→ **SELECTED EXCERPT**:
Start of Block

This question is actually NOT a noob question. It’s something that even some experienced javascript developers miss out on. And believe it or not, such questions are asked in interviews to check the depth of your knowledge of the language.

Now what is happening here is pretty weird but nevertheless interesting.

There are two functions called isNaN –

  • Number.isNaN() // This is a function property of the "Number" Object
  • isNaN() // This is a global function

These two behave differently.
The first one only checks for NaN type arguments. i.e only if you provide NaN , it returns true
The second one loosely checks if it’s an invalid number.

End of Block

→ **RECORDS FOR THE TASK**:
Start of Block

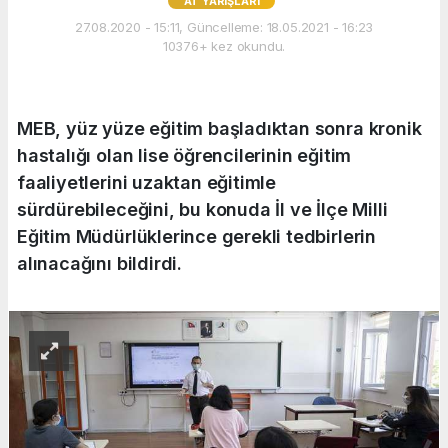
AT YARIŞLARI
27.08.2020 - 15:11, Güncelleme: 18.05.2021 - 16:23
10376+ kez okundu.
MEB, yüz yüze eğitim başladıktan sonra kronik
hastalığı olan lise öğrencilerinin eğitim
faaliyetlerini uzaktan eğitimle
sürdürebileceğini, bu konuda İl ve İlçe Milli
Eğitim Müdürlüklerince gerekli tedbirlerin
alınacağını bildirdi.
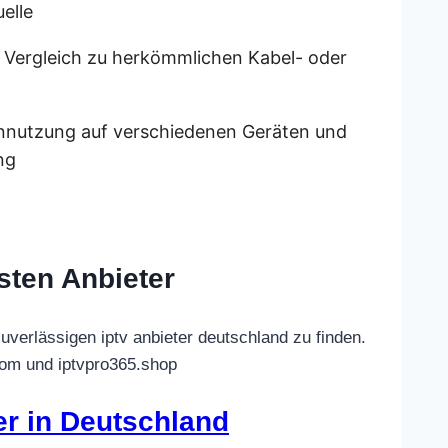
elle
m Vergleich zu herkömmlichen Kabel- oder
nutzung auf verschiedenen Geräten und
ng
sten Anbieter
uverlässigen iptv anbieter deutschland zu finden.
.com und iptvpro365.shop
er in Deutschland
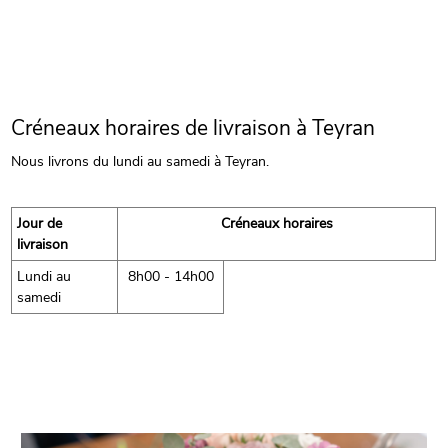
Créneaux horaires de livraison à Teyran
Nous livrons du lundi au samedi à Teyran.
Jour de
Créneaux horaires
livraison
Lundi au
8h00 - 14h00
samedi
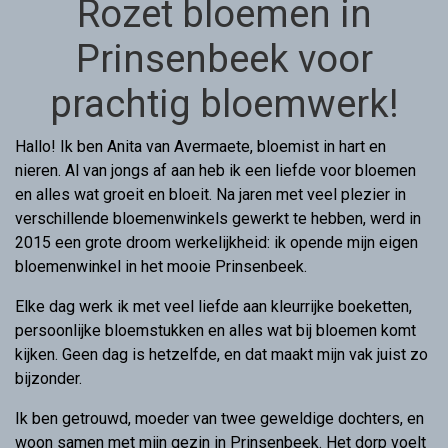
Rozet bloemen in
Prinsenbeek voor
prachtig bloemwerk!
Hallo! Ik ben Anita van Avermaete, bloemist in hart en
nieren. Al van jongs af aan heb ik een liefde voor bloemen
en alles wat groeit en bloeit. Na jaren met veel plezier in
verschillende bloemenwinkels gewerkt te hebben, werd in
2015 een grote droom werkelijkheid: ik opende mijn eigen
bloemenwinkel in het mooie Prinsenbeek.
Elke dag werk ik met veel liefde aan kleurrijke boeketten,
persoonlijke bloemstukken en alles wat bij bloemen komt
kijken. Geen dag is hetzelfde, en dat maakt mijn vak juist zo
bijzonder.
Ik ben getrouwd, moeder van twee geweldige dochters, en
woon samen met mijn gezin in Prinsenbeek. Het dorp voelt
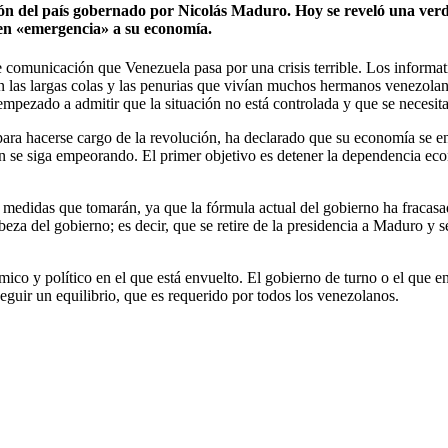
ción del país gobernado por Nicolás Maduro. Hoy se reveló una verda
 en «emergencia» a su economía.
 comunicación que Venezuela pasa por una crisis terrible. Los informat
las largas colas y las penurias que vivían muchos hermanos venezolanos
pezado a admitir que la situación no está controlada y que se necesit
para hacerse cargo de la revolución, ha declarado que su economía se
ón se siga empeorando. El primer objetivo es detener la dependencia eco
s medidas que tomarán, ya que la fórmula actual del gobierno ha fraca
eza del gobierno; es decir, que se retire de la presidencia a Maduro y
co y político en el que está envuelto. El gobierno de turno o el que en
nseguir un equilibrio, que es requerido por todos los venezolanos.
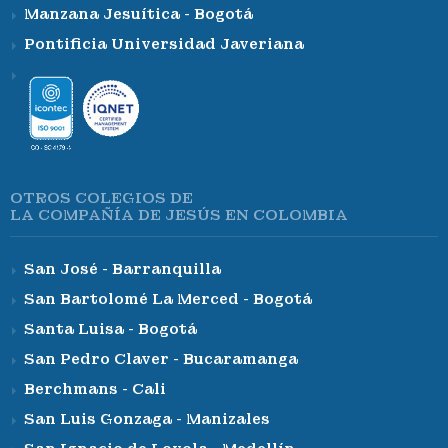
Manzana Jesuítica - Bogotá
Pontificia Universidad Javeriana
OTROS COLEGIOS DE
LA COMPAÑÍA DE JESÚS EN COLOMBIA
San José - Barranquilla
San Bartolomé La Merced - Bogotá
Santa Luisa - Bogotá
San Pedro Claver - Bucaramanga
Berchmans - Cali
San Luis Gonzaga - Manizales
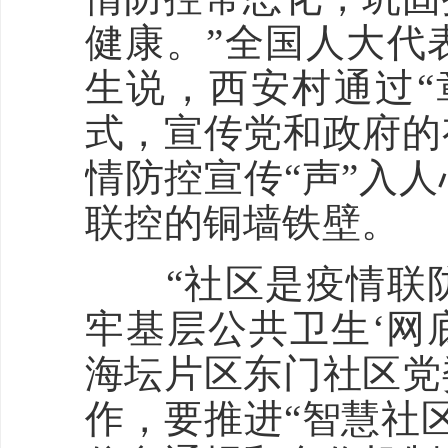
健康。”全国人大代
生说，西安村通过“
式，宣传党和政府的
情防控宣传“声”入
联控的铜墙铁壁。
“社区是疫情联防
牢基层公共卫生‘网
海坛片区东门社区党
作，要推进“智慧社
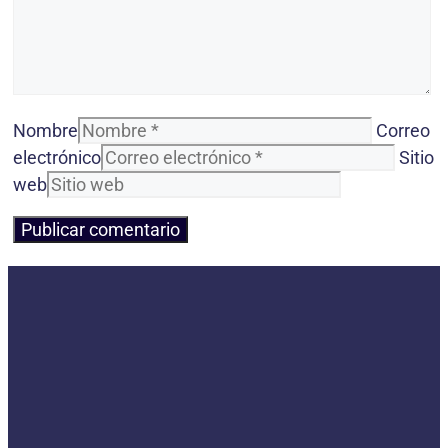
Nombre
Correo
electrónico
Sitio
web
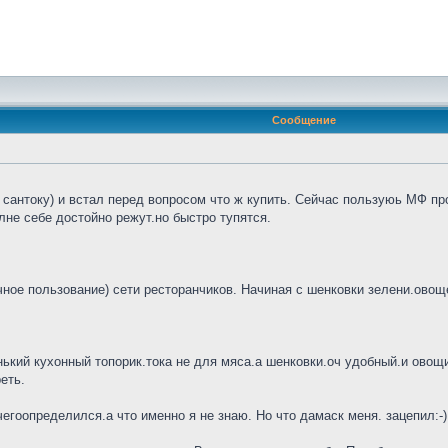
Сообщение
сантоку) и встал перед вопросом что ж купить. Сейчас пользуюь МФ про
не себе достойно режут.но быстро тупятся.
ное пользование) сети ресторанчиков. Начиная с шенковки зелени.овощей
нький кухонный топорик.тока не для мяса.а шенковки.оч удобный.и овощи 
еть.
гоопределился.а что именно я не знаю. Но что дамаск меня. зацепил:-)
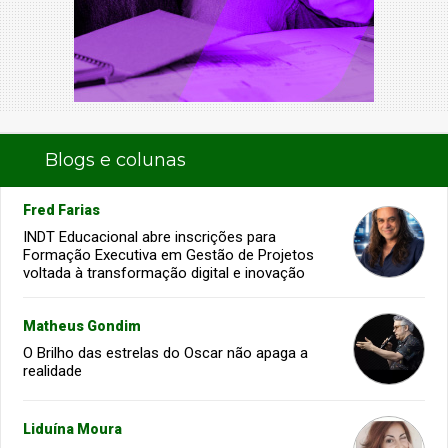
Blogs e colunas
Fred Farias
INDT Educacional abre inscrições para
Formação Executiva em Gestão de Projetos
voltada à transformação digital e inovação
Matheus Gondim
O Brilho das estrelas do Oscar não apaga a
realidade
Liduína Moura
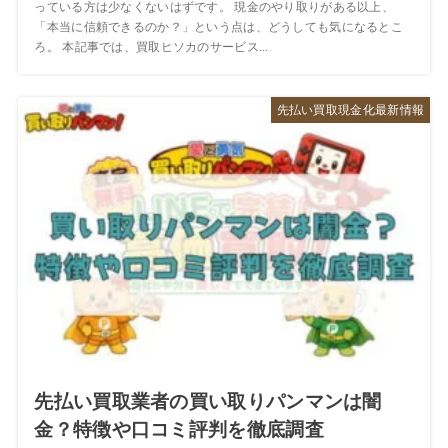
っている方は少なくないはずです。 現金のやり取りがある以上、
「本当に信頼できるのか？」という点は、どうしても気になるとこ
ろ。 本記事では、買取ヒソカのサービス...
先払い買取現金化最新情報
先払い買取業者の買い取りパンマンは闇
金？特徴や口コミ評判を徹底調査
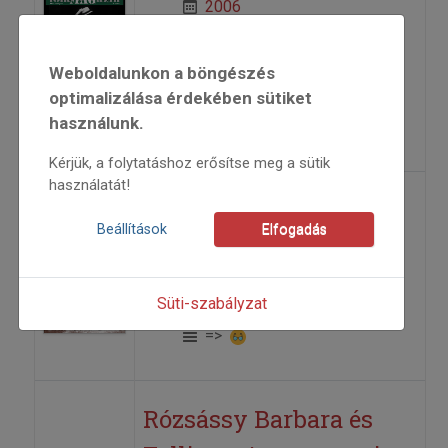
2006
2006/5
MAGTÁR
Weboldalunkon a böngészés
életutak
optimalizálása érdekében sütiket
Follinus Anna
használunk.
=>
Kérjük, a folytatáshoz erősítse meg a sütik
használatát!
Follinus Anna - versek
Beállítások
Elfogadás
2013
2013/6
Süti-szabályzat
Follinus Anna
=>
Rózsássy Barbara és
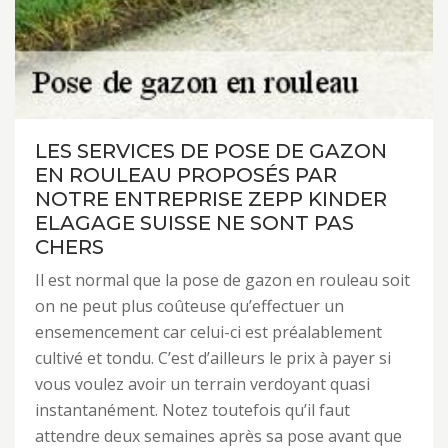
LES SERVICES DE POSE DE GAZON
EN ROULEAU PROPOSÉS PAR
NOTRE ENTREPRISE ZEPP KINDER
ELAGAGE SUISSE NE SONT PAS
CHERS
Il est normal que la pose de gazon en rouleau soit
on ne peut plus coûteuse qu’effectuer un
ensemencement car celui-ci est préalablement
cultivé et tondu. C’est d’ailleurs le prix à payer si
vous voulez avoir un terrain verdoyant quasi
instantanément. Notez toutefois qu’il faut
attendre deux semaines après sa pose avant que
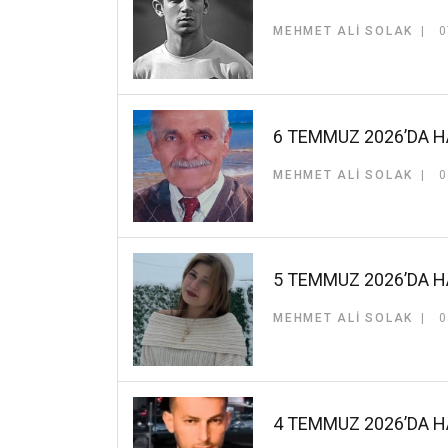
MEHMET ALI SOLAK
0
6 TEMMUZ 2026’DA H
MEHMET ALI SOLAK
0
5 TEMMUZ 2026’DA H
MEHMET ALI SOLAK
0
4 TEMMUZ 2026’DA H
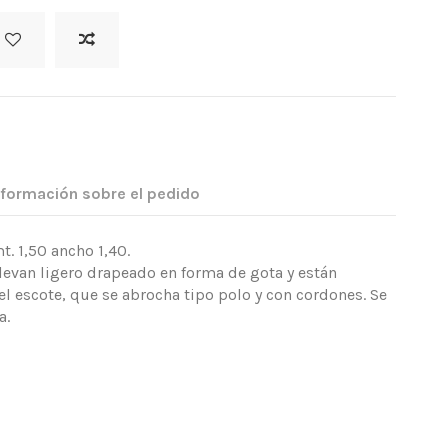
nformación sobre el pedido
. 1,50 ancho 1,40.
evan ligero drapeado en forma de gota y están
el escote, que se abrocha tipo polo y con cordones. Se
a.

End of Block

→ **JOB 1**:
In the records, begin at the line that has "Créneaux horaires de livraison à Teyran" and stop after the line that has "San Luis Gonzaga - Manizales". Give those lines again with "samedi" changed to "vendredi" and everything else unchanged, leaving out the pictures.
→ **JOB 2**:
Continue the passage on JavaScript's two isNaN functions from where it stops.

→ **TASK OUTPUT 1**:
Créneaux horaires de livraison à Teyran
Nous livrons du lundi au vendredi à Teyran.
Jour de
Créneaux horaires
livraison
Lundi au
8h00 - 14h00
vendredi
Rozet bloemen in
Prinsenbeek voor
prachtig bloemwerk!
Hallo! Ik ben Anita van Avermaete, bloemist in hart en
nieren. Al van jongs af aan heb ik een liefde voor bloemen
en alles wat groeit en bloeit. Na jaren met veel plezier in
verschillende bloemenwinkels gewerkt te hebben, werd in
2015 een grote droom werkelijkheid: ik opende mijn eigen
bloemenwinkel in het mooie Prinsenbeek.
Elke dag werk ik met veel liefde aan kleurrijke boeketten,
persoonlijke bloemstukken en alles wat bij bloemen komt
kijken. Geen dag is hetzelfde, en dat maakt mijn vak juist zo
bijzonder.
Ik ben getrouwd, moeder van twee geweldige dochters, en
woon samen met mijn gezin in Prinsenbeek. Het dorp voelt
ción del país gobernado por Nicolás Maduro. Hoy se reveló una verda
 en «emergencia» a su economía.
 comunicación que Venezuela pasa por una crisis terrible. Los informat
las largas colas y las penurias que vivían muchos hermanos venezolanos
pezado a admitir que la situación no está controlada y que se necesit
para hacerse cargo de la revolución, ha declarado que su economía se
ón se siga empeorando. El primer objetivo es detener la dependencia eco
s medidas que tomarán, ya que la fórmula actual del gobierno ha fraca
eza del gobierno; es decir, que se retire de la presidencia a Maduro y
co y político en el que está envuelto. El gobierno de turno o el que en
nseguir un equilibrio, que es requerido por todos los venezolanos.
Manzana Jesuítica - Bogotá
Pontificia Universidad Javeriana
OTROS COLEGIOS DE
LA COMPAÑÍA DE JESÚS EN COLOMBIA
San José - Barranquilla
San Bartolomé La Merced - Bogotá
Santa Luisa - Bogotá
San Pedro Claver - Bucaramanga
Berchmans - Cali
San Luis Gonzaga - Manizales

→ **TASK OUTPUT 2**:
Example of these two are below –

Number.isNaN(123) //false
Number.isNaN(-1.23) //false
Number.isNaN(5-2) //false
Number.isNaN(0) //false
Number.isNaN('123') //false
Number.isNaN('Hello') //false
Number.isNaN('2005/12/12') //false
Number.isNaN('') //false
Number.isNaN(true) //false
Number.isNaN(undefined) //false
Number.isNaN('NaN') //false
Number.isNaN(NaN) //true
Number.isNaN(0 / 0) //true
isNaN(123) //false
isNaN(-1.23) //false
isNaN(5-2) //false
isNaN(0) //false
isNaN('123') //false
isNaN('Hello') //true
isNaN('2005/12/12') //true
isNaN('') //false
isNaN(true) //false
isNaN(undefined) //true
isNaN('NaN') //true
isNaN(NaN) //true
isNaN(0 / 0) //true
isNaN(null) //false

Notice that isNaN considers the string “123” as a valid number too.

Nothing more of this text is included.